* **Information supplied**:

──────────────────────────────

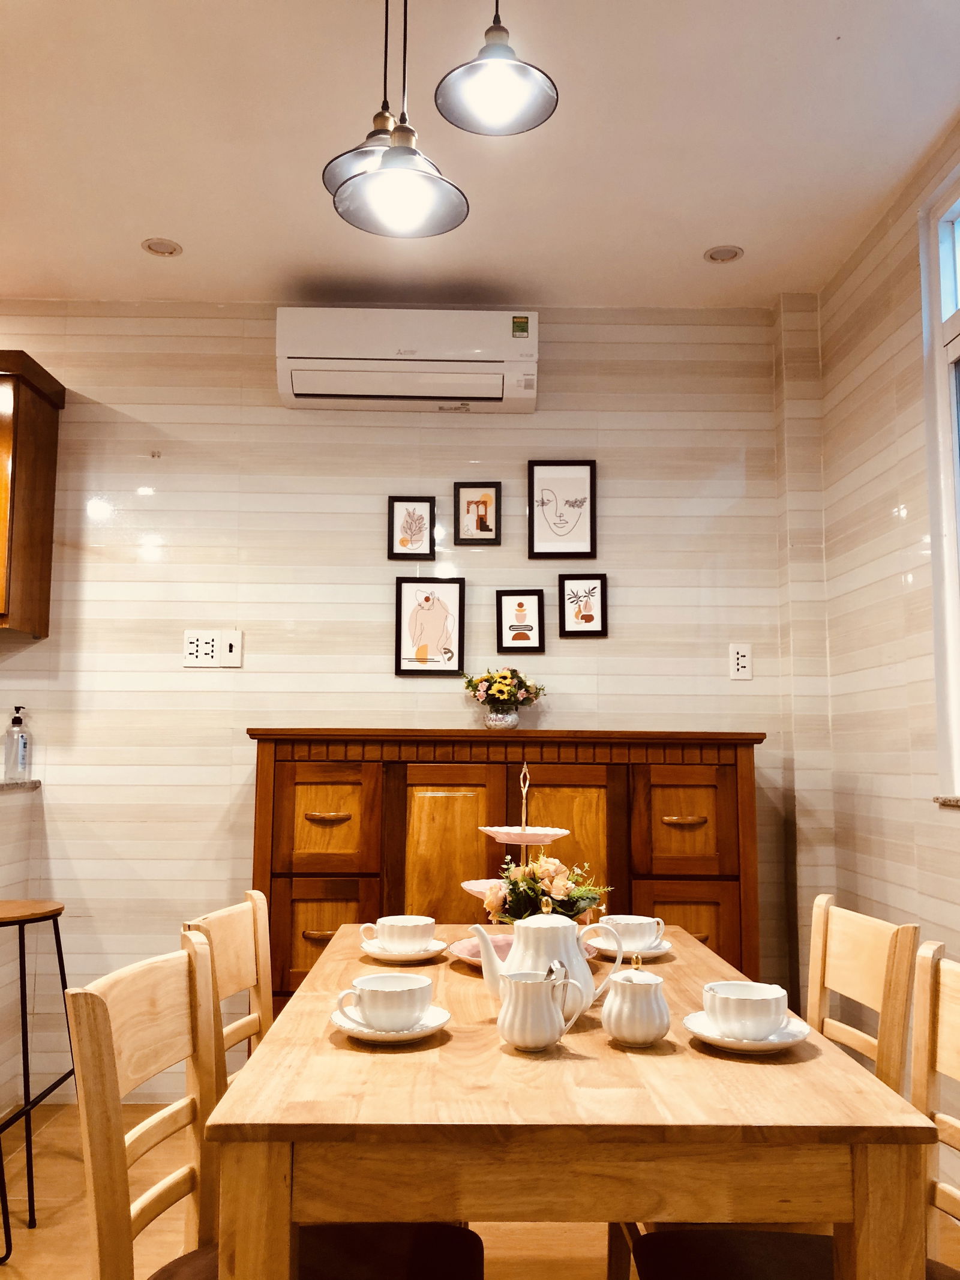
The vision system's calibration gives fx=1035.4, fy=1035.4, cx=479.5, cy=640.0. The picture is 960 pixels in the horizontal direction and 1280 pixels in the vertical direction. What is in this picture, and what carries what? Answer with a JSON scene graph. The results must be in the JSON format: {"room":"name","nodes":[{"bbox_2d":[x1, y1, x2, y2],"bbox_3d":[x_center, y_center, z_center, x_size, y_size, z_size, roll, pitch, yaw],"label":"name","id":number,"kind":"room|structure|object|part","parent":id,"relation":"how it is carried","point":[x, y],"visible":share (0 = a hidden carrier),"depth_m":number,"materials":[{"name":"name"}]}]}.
{"room":"dining room","nodes":[
{"label":"dining room","id":0,"kind":"room"},
{"bbox_2d":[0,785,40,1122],"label":"kitchen counter","id":1,"kind":"structure","parent":0,"point":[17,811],"depth_m":3.20,"materials":[{"name":"white"}]},
{"bbox_2d":[0,778,41,792],"bbox_3d":[-1.791,0.392,2.622,0.768,0.033,1.868,1,-6,-1],"label":"countertop","id":2,"kind":"structure","parent":1,"relation":"on","point":[3,786],"depth_m":3.32,"materials":[{"name":"grey stone"}]},
{"bbox_2d":[4,705,30,778],"bbox_3d":[-1.538,0.341,3.449,0.073,0.240,0.071,1,-6,-1],"label":"soap bottle","id":3,"kind":"object","parent":2,"relation":"on","point":[19,722],"visible":1,"depth_m":3.42,"materials":[{"name":"clear plastic"}]},
{"bbox_2d":[0,299,822,1107],"bbox_3d":[-1.383,0.166,3.618,5.149,2.721,0.165,1,-6,-1],"label":"back wall","id":4,"kind":"structure","parent":0,"point":[159,506],"depth_m":3.60,"materials":[{"name":"beige tile"}]},
{"bbox_2d":[0,350,63,636],"bbox_3d":[-1.900,-0.468,3.362,0.917,0.872,0.356,1,-6,-1],"label":"upper cabinet","id":5,"kind":"object","parent":4,"relation":"attached to","point":[32,493],"visible":1,"depth_m":3.35,"materials":[{"name":"brown wood"}]},
{"bbox_2d":[183,629,243,668],"bbox_3d":[-0.909,0.029,3.523,0.188,0.128,0.014,1,-6,-1],"label":"wall socket","id":6,"kind":"object","parent":4,"relation":"attached to","point":[191,649],"visible":0.99,"depth_m":3.52,"materials":[{"name":"white plastic"}]},
{"bbox_2d":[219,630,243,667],"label":"light switch","id":7,"kind":"object","parent":4,"relation":"attached to","point":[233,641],"visible":0.99,"depth_m":3.52,"materials":[{"name":"white plastic"}]},
{"bbox_2d":[274,306,539,412],"bbox_3d":[-0.239,-0.948,3.537,0.877,0.284,0.230,1,-6,-1],"label":"air conditioner","id":8,"kind":"object","parent":4,"relation":"attached to","point":[333,388],"visible":0.98,"depth_m":3.42,"materials":[{"name":"white plastic"}]},
{"bbox_2d":[387,495,436,559],"bbox_3d":[-0.238,-0.389,3.595,0.165,0.228,0.022,1,-6,-1],"label":"framed picture","id":9,"kind":"object","parent":4,"relation":"attached to","point":[431,506],"visible":0.98,"depth_m":3.59},
{"bbox_2d":[395,576,465,677],"bbox_3d":[-0.170,-0.047,3.575,0.233,0.343,0.022,1,-6,-1],"label":"framed picture","id":10,"kind":"object","parent":4,"relation":"attached to","point":[428,598],"visible":0.98,"depth_m":3.57},
{"bbox_2d":[453,481,501,545],"bbox_3d":[-0.007,-0.439,3.602,0.166,0.226,0.022,1,-6,-1],"label":"picture frame","id":11,"kind":"object","parent":4,"relation":"attached to","point":[468,504],"visible":0.98,"depth_m":3.60,"materials":[{"name":"black wood"}]},
{"bbox_2d":[495,589,544,651],"bbox_3d":[0.141,-0.067,3.578,0.172,0.212,0.023,1,-6,-1],"label":"framed picture","id":12,"kind":"object","parent":4,"relation":"attached to","point":[521,606],"visible":0.98,"depth_m":3.58},
{"bbox_2d":[527,459,597,558],"bbox_3d":[0.288,-0.456,3.616,0.238,0.351,0.022,1,-6,-1],"label":"framed picture","id":13,"kind":"object","parent":4,"relation":"attached to","point":[552,512],"visible":0.98,"depth_m":3.62},
{"bbox_2d":[556,573,607,637],"bbox_3d":[0.358,-0.118,3.582,0.168,0.218,0.022,1,-6,-1],"label":"picture frame","id":14,"kind":"object","parent":4,"relation":"attached to","point":[589,619],"visible":0.98,"depth_m":3.58,"materials":[{"name":"black"}]},
{"bbox_2d":[729,643,753,679],"bbox_3d":[0.893,0.073,3.539,0.072,0.121,0.009,1,-6,-1],"label":"wall socket","id":15,"kind":"object","parent":4,"relation":"attached to","point":[745,655],"visible":0.99,"depth_m":3.54,"materials":[{"name":"white plastic"}]},
{"bbox_2d":[0,1096,959,1279],"bbox_3d":[-1.100,1.314,1.037,5.322,0.101,4.977,1,-6,-1],"label":"floor","id":16,"kind":"structure","parent":0,"point":[24,1230],"depth_m":2.52,"materials":[{"name":"brown wood"}]},
{"bbox_2d":[0,898,75,1246],"bbox_3d":[-1.267,1.087,2.721,0.374,0.738,0.399,1,-6,-1],"label":"bar stool","id":17,"kind":"object","parent":16,"relation":"on","point":[59,910],"visible":1,"depth_m":2.69,"materials":[{"name":"black metal"}]},
{"bbox_2d":[178,894,273,1084],"bbox_3d":[-0.326,0.936,1.942,0.469,0.861,0.445,1,-6,-1],"label":"chair","id":18,"kind":"object","parent":16,"relation":"on","point":[254,982],"visible":0.23,"depth_m":2.04,"materials":[{"name":"brown wood"}]},
{"bbox_2d":[64,926,481,1279],"bbox_3d":[-0.252,0.859,1.365,0.514,0.876,0.440,1,-6,-1],"label":"chair","id":19,"kind":"object","parent":16,"relation":"on","point":[96,1039],"visible":0.87,"depth_m":1.43,"materials":[{"name":"brown wood"}]},
{"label":"seat","id":20,"kind":"part","parent":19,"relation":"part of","materials":[{"name":"brown fabric"}]},
{"bbox_2d":[244,727,768,1006],"bbox_3d":[0.065,0.889,3.218,1.551,1.210,0.471,1,-6,-1],"label":"sideboard","id":21,"kind":"object","parent":16,"relation":"on","point":[705,896],"visible":0.51,"depth_m":3.06,"materials":[{"name":"brown wood"}]},
{"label":"pull","id":22,"kind":"part","parent":21,"relation":"part of","materials":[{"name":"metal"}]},
{"bbox_3d":[-0.457,0.535,3.024,0.287,0.316,0.041,1,-6,-1],"label":"drawer","id":23,"kind":"part","parent":21,"relation":"part of","materials":[{"name":"brown wood"}]},
{"bbox_3d":[-0.448,0.518,3.028,0.119,0.019,0.052,1,-6,-1],"label":"drawer pull","id":24,"kind":"part","parent":21,"relation":"part of","materials":[{"name":"brown wood"}]},
{"bbox_3d":[-0.445,0.866,2.978,0.289,0.340,0.038,1,-6,-1],"label":"drawer","id":25,"kind":"part","parent":21,"relation":"part of","materials":[{"name":"brown wood"}]},
{"bbox_3d":[-0.095,0.823,2.992,0.315,0.856,0.063,1,-6,-1],"label":"cabinet door","id":26,"kind":"part","parent":21,"relation":"part of","materials":[{"name":"brown wood"}]},
{"bbox_2d":[483,707,519,730],"bbox_3d":[0.069,0.264,3.382,0.112,0.072,0.111,1,-6,-1],"label":"flower vase","id":27,"kind":"object","parent":21,"relation":"on","point":[491,722],"visible":0.92,"depth_m":3.34,"materials":[{"name":"white ceramic"}]},
{"bbox_2d":[462,666,546,718],"bbox_3d":[0.076,0.192,3.439,0.285,0.220,0.238,1,-6,-1],"label":"flower bouquet","id":28,"kind":"object","parent":27,"relation":"in","point":[504,676],"visible":0.97,"depth_m":3.40,"materials":[{"name":"plant"}]},
{"bbox_3d":[0.230,0.848,3.039,0.321,0.906,0.058,1,-6,-1],"label":"cabinet door","id":29,"kind":"part","parent":21,"relation":"part of","materials":[{"name":"brown wood"}]},
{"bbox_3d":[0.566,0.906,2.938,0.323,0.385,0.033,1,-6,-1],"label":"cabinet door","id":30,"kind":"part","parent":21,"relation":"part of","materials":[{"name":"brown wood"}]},
{"bbox_3d":[0.596,0.529,3.023,0.121,0.018,0.048,1,-6,-1],"label":"drawer pull","id":31,"kind":"part","parent":21,"relation":"part of","materials":[{"name":"brown wood"}]},
{"bbox_3d":[0.601,0.549,3.020,0.285,0.316,0.040,1,-6,-1],"label":"drawer","id":32,"kind":"part","parent":21,"relation":"part of","materials":[{"name":"brown wood"}]},
{"bbox_2d":[203,921,939,1279],"bbox_3d":[0.093,0.965,1.741,0.835,0.723,1.300,1,-6,-1],"label":"dining table","id":33,"kind":"object","parent":16,"relation":"on","point":[328,1049],"visible":0.87,"depth_m":1.19,"materials":[{"name":"brown wood"}]},
{"bbox_2d":[329,1002,450,1042],"bbox_3d":[-0.133,0.565,1.519,0.169,0.022,0.166,1,-6,-1],"label":"saucer","id":34,"kind":"object","parent":33,"relation":"on","point":[370,1033],"visible":0.55,"depth_m":1.49,"materials":[{"name":"white ceramic"}]},
{"bbox_2d":[336,972,434,1030],"bbox_3d":[-0.139,0.540,1.540,0.141,0.066,0.139,2,-6,-11],"label":"teacup","id":35,"kind":"object","parent":34,"relation":"on","point":[368,1007],"visible":0.98,"depth_m":1.50,"materials":[{"name":"white ceramic"}]},
{"bbox_2d":[357,937,448,961],"bbox_3d":[-0.152,0.627,2.086,0.170,0.020,0.168,1,-6,-1],"label":"saucer","id":36,"kind":"object","parent":33,"relation":"on","point":[394,958],"visible":0.69,"depth_m":2.05,"materials":[{"name":"white ceramic"}]},
{"bbox_2d":[361,913,436,951],"bbox_3d":[-0.160,0.599,2.103,0.140,0.066,0.135,-3,-7,32],"label":"teacup","id":37,"kind":"object","parent":36,"relation":"on","point":[389,920],"visible":0.98,"depth_m":2.06,"materials":[{"name":"white ceramic"}]},
{"bbox_2d":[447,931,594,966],"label":"pink plate","id":38,"kind":"object","parent":33,"relation":"on","point":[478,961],"visible":0.26,"depth_m":2.06,"materials":[{"name":"pink ceramic"}]},
{"bbox_2d":[452,760,592,961],"bbox_3d":[0.098,0.441,2.090,0.327,0.392,0.325,1,-6,-1],"label":"tiered stand","id":39,"kind":"object","parent":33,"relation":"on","point":[563,832],"visible":0.6,"depth_m":2.06,"materials":[{"name":"pink"}]},
{"bbox_2d":[480,853,613,925],"bbox_3d":[0.127,0.514,2.049,0.252,0.190,0.234,1,-6,-1],"label":"flower bouquet","id":40,"kind":"object","parent":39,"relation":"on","point":[539,869],"visible":0.66,"depth_m":2.01,"materials":[{"name":"plant"}]},
{"bbox_2d":[495,961,586,1052],"bbox_3d":[0.085,0.524,1.478,0.119,0.112,0.099,1,-6,-1],"label":"creamer","id":41,"kind":"object","parent":33,"relation":"on","point":[555,1015],"visible":0.98,"depth_m":1.45,"materials":[{"name":"white ceramic"}]},
{"bbox_2d":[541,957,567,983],"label":"spoon","id":42,"kind":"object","parent":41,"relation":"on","point":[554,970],"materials":[{"name":"silver metal"}]},
{"bbox_2d":[467,901,624,1017],"bbox_3d":[0.104,0.506,1.651,0.187,0.180,0.154,4,-7,-31],"label":"teapot","id":43,"kind":"object","parent":33,"relation":"on","point":[515,953],"visible":0.76,"depth_m":1.61,"materials":[{"name":"white ceramic"}]},
{"bbox_2d":[587,935,672,958],"bbox_3d":[0.307,0.636,2.125,0.166,0.020,0.165,1,-6,-1],"label":"saucer","id":44,"kind":"object","parent":33,"relation":"on","point":[655,953],"visible":0.53,"depth_m":2.09,"materials":[{"name":"white ceramic"}]},
{"bbox_2d":[598,913,664,950],"bbox_3d":[0.306,0.605,2.133,0.136,0.065,0.130,1,-6,-1],"label":"teacup","id":45,"kind":"object","parent":44,"relation":"on","point":[629,920],"visible":0.88,"depth_m":2.10,"materials":[{"name":"white ceramic"}]},
{"bbox_2d":[603,950,670,1047],"bbox_3d":[0.229,0.522,1.510,0.098,0.123,0.099,1,-6,-1],"label":"sugar bowl","id":46,"kind":"object","parent":33,"relation":"on","point":[650,1020],"visible":0.99,"depth_m":1.48,"materials":[{"name":"white ceramic"}]},
{"bbox_2d":[682,1009,814,1053],"bbox_3d":[0.384,0.567,1.488,0.175,0.022,0.175,1,-6,-1],"label":"saucer","id":47,"kind":"object","parent":33,"relation":"on","point":[724,1042],"visible":0.53,"depth_m":1.46,"materials":[{"name":"white ceramic"}]},
{"bbox_2d":[702,980,790,1040],"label":"teacup","id":48,"kind":"object","parent":47,"relation":"on","point":[750,1009],"visible":0.99,"depth_m":1.47,"materials":[{"name":"white ceramic"}]},
{"bbox_2d":[625,936,959,1279],"bbox_3d":[0.476,0.865,1.315,0.511,0.869,0.452,1,-6,-1],"label":"chair","id":49,"kind":"object","parent":16,"relation":"on","point":[956,993],"visible":0.8,"depth_m":1.47,"materials":[{"name":"brown wood"}]},
{"bbox_2d":[805,895,918,1093],"bbox_3d":[0.510,0.938,1.937,0.485,0.864,0.439,1,-6,-1],"label":"chair","id":50,"kind":"object","parent":16,"relation":"on","point":[863,964],"visible":0.37,"depth_m":1.91,"materials":[{"name":"brown wood"}]},
{"bbox_2d":[0,0,959,310],"bbox_3d":[-1.110,-1.515,1.297,5.252,0.110,5.190,1,-6,-1],"label":"ceiling","id":51,"kind":"structure","parent":0,"point":[156,203],"depth_m":2.71,"materials":[{"name":"white paint"}]},
{"bbox_2d":[140,237,183,257],"bbox_3d":[-1.006,-1.239,3.277,0.127,0.009,0.127,1,-6,-1],"label":"recessed light","id":52,"kind":"object","parent":51,"relation":"in","point":[156,248],"visible":0.99,"depth_m":3.27,"materials":[{"name":"white"}]},
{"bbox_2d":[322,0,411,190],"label":"pendant lamp","id":53,"kind":"object","parent":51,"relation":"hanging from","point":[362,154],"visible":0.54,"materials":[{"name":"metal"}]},
{"bbox_2d":[330,0,469,241],"bbox_3d":[-0.138,-1.073,1.838,0.239,0.676,0.235,1,-6,-1],"label":"pendant lamp","id":54,"kind":"object","parent":51,"relation":"hanging from","point":[391,192],"visible":0.99,"depth_m":1.80,"materials":[{"name":"metal"}]},
{"bbox_2d":[433,0,558,137],"bbox_3d":[0.031,-1.198,1.924,0.226,0.467,0.224,1,-6,-1],"label":"pendant lamp","id":55,"kind":"object","parent":51,"relation":"hanging from","point":[494,98],"visible":0.99,"depth_m":1.92,"materials":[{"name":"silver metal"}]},
{"bbox_2d":[703,244,744,262],"bbox_3d":[0.775,-1.223,3.285,0.123,0.009,0.123,1,-6,-1],"label":"recessed light","id":56,"kind":"object","parent":51,"relation":"in","point":[726,256],"visible":0.99,"depth_m":3.28,"materials":[{"name":"white"}]},
{"bbox_2d":[812,108,959,1178],"bbox_3d":[1.289,-0.134,0.896,0.156,2.763,5.274,1,-6,-1],"label":"right wall","id":57,"kind":"structure","parent":0,"point":[922,515],"depth_m":3.02,"materials":[{"name":"beige tile"}]},
{"bbox_2d":[920,159,959,802],"bbox_3d":[1.251,-0.455,2.006,0.120,1.622,1.557,1,-6,-1],"label":"window","id":58,"kind":"structure","parent":57,"relation":"in","point":[953,557],"depth_m":2.70,"materials":[{"name":"white"}]},
{"bbox_2d":[933,795,959,807],"bbox_3d":[1.228,0.338,1.984,0.114,0.023,1.345,1,-6,-1],"label":"window sill","id":59,"kind":"structure","parent":57,"relation":"attached to","point":[945,802],"depth_m":2.58,"materials":[{"name":"stone"}]}
]}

──────────────────────────────

* **Aim of the task**: Copy out, from the listing above, every line that contains the string "light".

* **Solution for this problem**:
{"bbox_2d":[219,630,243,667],"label":"light switch","id":7,"kind":"object","parent":4,"relation":"attached to","point":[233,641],"visible":0.99,"depth_m":3.52,"materials":[{"name":"white plastic"}]},
{"bbox_2d":[140,237,183,257],"bbox_3d":[-1.006,-1.239,3.277,0.127,0.009,0.127,1,-6,-1],"label":"recessed light","id":52,"kind":"object","parent":51,"relation":"in","point":[156,248],"visible":0.99,"depth_m":3.27,"materials":[{"name":"white"}]},
{"bbox_2d":[703,244,744,262],"bbox_3d":[0.775,-1.223,3.285,0.123,0.009,0.123,1,-6,-1],"label":"recessed light","id":56,"kind":"object","parent":51,"relation":"in","point":[726,256],"visible":0.99,"depth_m":3.28,"materials":[{"name":"white"}]},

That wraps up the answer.